Well, no. It's great that I decided to resist the urge to go to the gym after dinner, but if I'm sitting on the couch with a bottle of wine, I'm really not any closer to healthy coping. So in the course of your recovery, you might need your coping skills to resist not only eating disorder urges, but other urges, too.
This is why having a large inventory of coping skills to choose from is so important. For me, reading an engaging (usually young adult) novel can keep my mind from eating disorder thoughts long enough to get through the urges. But if I'm struggling with self-harm urges, trying to read is a laughable idea. That's when I pull out the pastels and the paints and art journal. Or drive over to Starbucks and treat myself to a frappuccino or cup of tea.
It might take some time to figure out which coping skills work best for you. You might slip up while you're trying to figure them out -- in fact, I can almost guarantee you will. Recovery isn't perfect and no coping skill is going to work 100% of the time. The best you can do is hop back on your proverbial horse after you slip and try something new the next time.

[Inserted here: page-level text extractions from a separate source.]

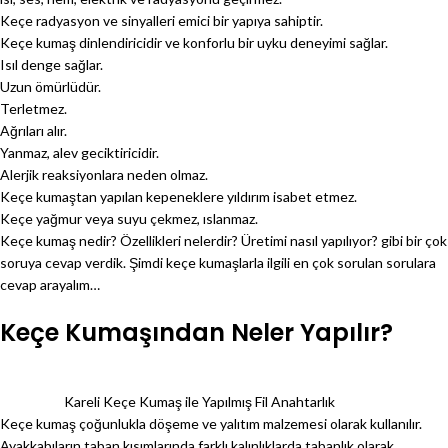
Keçe radyasyon ve sinyalleri emici bir yapıya sahiptir.
Keçe kumaş dinlendiricidir ve konforlu bir uyku deneyimi sağlar.
Isıl denge sağlar.
Uzun ömürlüdür.
Terletmez.
Ağrıları alır.
Yanmaz, alev geciktiricidir.
Alerjik reaksiyonlara neden olmaz.
Keçe kumaştan yapılan kepeneklere yıldırım isabet etmez.
Keçe yağmur veya suyu çekmez, ıslanmaz.
Keçe kumaş nedir? Özellikleri nelerdir? Üretimi nasıl yapılıyor? gibi bir çok
soruya cevap verdik. Şimdi keçe kumaşlarla ilgili en çok sorulan sorulara
cevap arayalım…
Keçe Kumaşından Neler Yapılır?
Kareli Keçe Kumaş ile Yapılmış Fil Anahtarlık
Keçe kumaş çoğunlukla döşeme ve yalıtım malzemesi olarak kullanılır.
Ayakkabıların taban kısımlarında farklı kalınlıklarda tabanlık olarak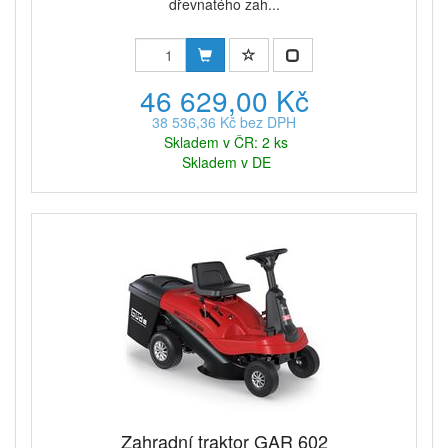
dřevnatého zah...
46 629,00 Kč
38 536,36 Kč bez DPH
Skladem v ČR: 2 ks
Skladem v DE
Zahradní traktor GAR 602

What are coping skills that you have found useful in dealing with eating disorder urges?
Hudgens, J. (2013, September 5). But How Do I Cope With Eating Disorder Urges?, HealthyPlace. Retrieved on 2019, September 17 from https://www.healthyplace.com/blogs/survivinged/2013/09/but-how-do-i-cope-with-eating-disorder-urges
Author: Jessica Hudgens
Thanks for your comment! I know quite a few people who found crocheting or knitting to be a great coping skill - both in treatment and outside. I like your perspective on it, too - that it's "productive" and making something so you don't want to quit in the middle. I feel that way about my artwork sometimes!
I love that coping toolbox. You inspire me so much!
It is important to have an array of coping skills. Also, with time, some might not work so well anymore. Time to pick up new ones. #project!!!
Thank you for being there :)
So true that over time some coping skills may not be as effective -- it's a great reminder to try new and different things. You might find something you never knew you enjoyed!
Reading or writing poetry
dancing to Waka Waka ;)
ripping up paper into little pieces
doing DIY projects
Call my sister
I absolutely echo ripping paper into little pieces. :)
This is a great list of coping skills! Thanks for sharing!